Egyptian mummy discovered with bubonic plague rewrites history

Egyptian mummy discovered with bubonic plague rewrites history

Scientists have discovered an over 3,000-year-old Egyptian mummy who may have died of the bubonic plague — marking the first case of the disease outside of the Eurasian continent.

The breakthrough discovery provides “molecular evidence for the presence of plague in ancient Egypt,” the researchers wrote in their abstract.

Researchers determined this after examining the corpse, which is housed in Italy’s Egyptian Museum of Turin, and dates back 3,290 years to the late Bronze Age, Popular Science reported.

while experts have long postulated about the plague’s footprint in Egypt for decades, there hasn’t been solid evidence for it — until now. Getty Images

Analysis of the mummy’s bone tissue revealed traces of Y. Pestis — bubonic plague bacteria — DNA, meaning that the disease had reached an advanced stage when the victim perished, IFL Science reported. However, it’s unclear if this was an isolated case or part of a widespread epidemic in the region.

Also known as the Black Death, the bubonic plague is one of history’s most infamous diseases in history. It is spread when humans are bitten by fleas that piggyback on rodents

When the microbes infect a human host, they ravage the lymphatic system, causing lymph nodes in the groin, underarm, and neck to balloon into swollen masses called buboes (hence the name).

A depiction of a plague hospital in Vienna while the city was being besieged by the Turks in 1679. Bettmann Archive

The disease only snowballs from there, causing complications including seizures, vomiting blood, internal bleeding, and death.

Bubonic plague is most often associated with the notorious epidemic in 14th-century Europe — where it killed around 25 million people between 1347 and 1351 — as well as subsequent outbreaks in China, Mongolia and India.

And while experts have long postulated about the plague’s footprint in Egypt for decades, there hasn’t been solid evidence for it — until now.

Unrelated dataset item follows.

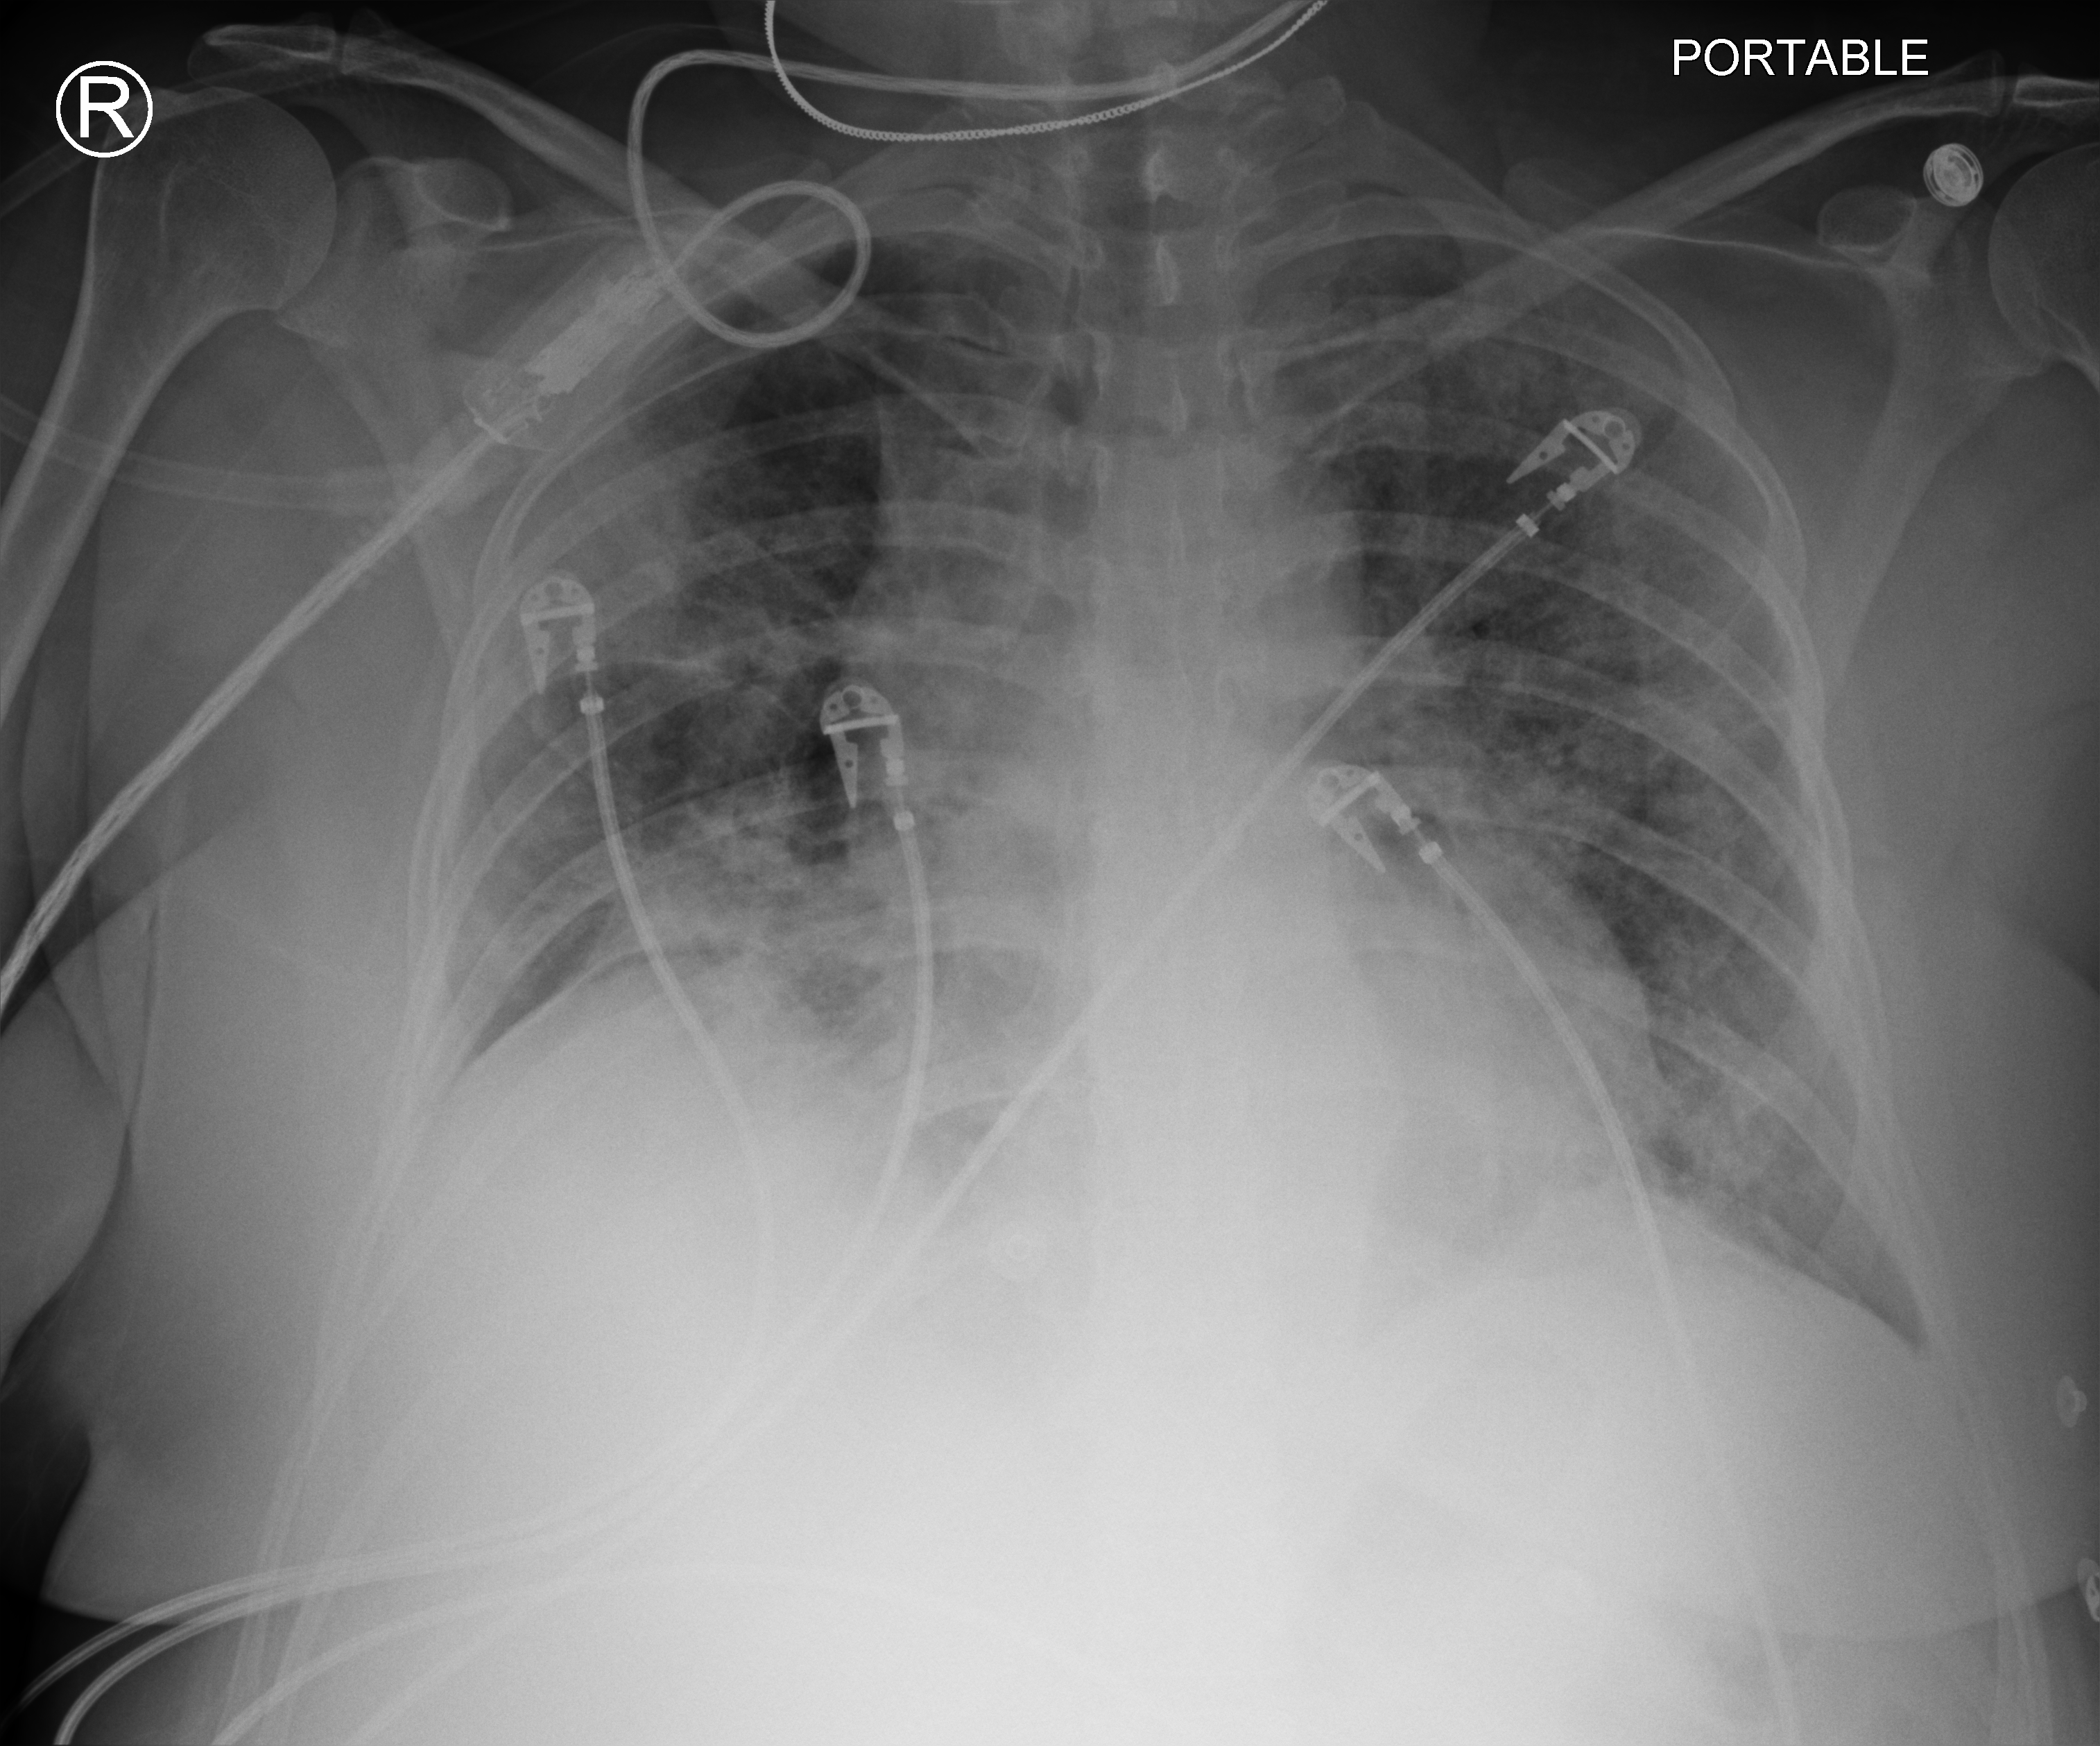
Chest X-ray (portable), anteroposterior (AP) projection. Patient hospitalised with COVID-19; female, aged 18–59 years.
Hospital-stay facts (about this admission, not read from this image; timing relative to this image not recorded): admitted to intensive care during this hospital stay: yes.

In 2004, scientists found millennia-old fleas at a repository on the banks of the Nile River.

There was also a 3,500-year-old Egyptian medical document describing a bubo filled with petrified pus, suggesting that the plague rats may have spread throughout the world by boat.

The mummy is housed at the Egyptian Museum of Turin in Turin, Italy. Getty Images

However, the Black Death’s existence wasn’t able to be confirmed without DNA evidence like the kind found in the mummy.

The scientists hope their discovery will inspire others to conduct further studies and hopefully shed light on the Egyptian iteration’s “possible modes of transmission and pathology.”